Every record must appear in the answer exactly as it stands.

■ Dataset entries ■
**********

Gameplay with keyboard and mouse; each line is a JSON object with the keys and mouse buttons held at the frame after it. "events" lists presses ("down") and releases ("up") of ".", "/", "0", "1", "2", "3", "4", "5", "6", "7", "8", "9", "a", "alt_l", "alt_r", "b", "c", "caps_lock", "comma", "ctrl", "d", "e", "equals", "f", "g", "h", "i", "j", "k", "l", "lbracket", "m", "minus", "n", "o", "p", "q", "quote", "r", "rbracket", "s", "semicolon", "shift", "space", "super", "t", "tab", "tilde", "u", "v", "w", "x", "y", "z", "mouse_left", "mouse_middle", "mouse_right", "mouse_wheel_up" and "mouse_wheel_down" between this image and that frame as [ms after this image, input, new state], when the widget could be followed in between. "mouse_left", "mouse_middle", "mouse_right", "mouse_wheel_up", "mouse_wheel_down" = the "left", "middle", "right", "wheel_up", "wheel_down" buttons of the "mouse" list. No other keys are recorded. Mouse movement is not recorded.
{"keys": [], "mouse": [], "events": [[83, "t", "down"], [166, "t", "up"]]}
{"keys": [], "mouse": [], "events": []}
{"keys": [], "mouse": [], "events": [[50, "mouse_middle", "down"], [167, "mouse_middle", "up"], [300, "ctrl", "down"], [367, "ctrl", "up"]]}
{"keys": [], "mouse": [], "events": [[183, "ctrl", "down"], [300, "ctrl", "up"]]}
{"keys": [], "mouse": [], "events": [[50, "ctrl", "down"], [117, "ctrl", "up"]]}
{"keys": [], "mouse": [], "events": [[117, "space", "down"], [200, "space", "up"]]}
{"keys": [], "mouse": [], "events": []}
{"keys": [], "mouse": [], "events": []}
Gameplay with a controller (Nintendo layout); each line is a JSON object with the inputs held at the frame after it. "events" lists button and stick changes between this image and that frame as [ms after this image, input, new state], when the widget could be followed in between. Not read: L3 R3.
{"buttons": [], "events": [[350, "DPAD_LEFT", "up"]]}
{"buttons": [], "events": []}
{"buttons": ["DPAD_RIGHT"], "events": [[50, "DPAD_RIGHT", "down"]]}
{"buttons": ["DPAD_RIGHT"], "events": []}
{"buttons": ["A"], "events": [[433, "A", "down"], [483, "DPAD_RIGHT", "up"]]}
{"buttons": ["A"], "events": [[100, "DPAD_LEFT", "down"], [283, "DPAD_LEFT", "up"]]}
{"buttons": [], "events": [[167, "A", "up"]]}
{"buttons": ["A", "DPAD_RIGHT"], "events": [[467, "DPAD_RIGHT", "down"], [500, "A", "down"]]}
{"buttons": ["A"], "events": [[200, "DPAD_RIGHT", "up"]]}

**********

■ Written solution ■
Gameplay with keyboard and mouse; each line is a JSON object with the keys and mouse buttons held at the frame after it. "events" lists presses ("down") and releases ("up") of ".", "/", "0", "1", "2", "3", "4", "5", "6", "7", "8", "9", "a", "alt_l", "alt_r", "b", "c", "caps_lock", "comma", "ctrl", "d", "e", "equals", "f", "g", "h", "i", "j", "k", "l", "lbracket", "m", "minus", "n", "o", "p", "q", "quote", "r", "rbracket", "s", "semicolon", "shift", "space", "super", "t", "tab", "tilde", "u", "v", "w", "x", "y", "z", "mouse_left", "mouse_middle", "mouse_right", "mouse_wheel_up" and "mouse_wheel_down" between this image and that frame as [ms after this image, input, new state], when the widget could be followed in between. "mouse_left", "mouse_middle", "mouse_right", "mouse_wheel_up", "mouse_wheel_down" = the "left", "middle", "right", "wheel_up", "wheel_down" buttons of the "mouse" list. No other keys are recorded. Mouse movement is not recorded.
{"keys": [], "mouse": [], "events": [[83, "t", "down"], [166, "t", "up"]]}
{"keys": [], "mouse": [], "events": []}
{"keys": [], "mouse": [], "events": [[50, "mouse_middle", "down"], [167, "mouse_middle", "up"], [300, "ctrl", "down"], [367, "ctrl", "up"]]}
{"keys": [], "mouse": [], "events": [[183, "ctrl", "down"], [300, "ctrl", "up"]]}
{"keys": [], "mouse": [], "events": [[50, "ctrl", "down"], [117, "ctrl", "up"]]}
{"keys": [], "mouse": [], "events": [[117, "space", "down"], [200, "space", "up"]]}
{"keys": [], "mouse": [], "events": []}
{"keys": [], "mouse": [], "events": []}
Gameplay with a controller (Nintendo layout); each line is a JSON object with the inputs held at the frame after it. "events" lists button and stick changes between this image and that frame as [ms after this image, input, new state], when the widget could be followed in between. Not read: L3 R3.
{"buttons": [], "events": [[350, "DPAD_LEFT", "up"]]}
{"buttons": [], "events": []}
{"buttons": ["DPAD_RIGHT"], "events": [[50, "DPAD_RIGHT", "down"]]}
{"buttons": ["DPAD_RIGHT"], "events": []}
{"buttons": ["A"], "events": [[433, "A", "down"], [483, "DPAD_RIGHT", "up"]]}
{"buttons": ["A"], "events": [[100, "DPAD_LEFT", "down"], [283, "DPAD_LEFT", "up"]]}
{"buttons": [], "events": [[167, "A", "up"]]}
{"buttons": ["A", "DPAD_RIGHT"], "events": [[467, "DPAD_RIGHT", "down"], [500, "A", "down"]]}
{"buttons": ["A"], "events": [[200, "DPAD_RIGHT", "up"]]}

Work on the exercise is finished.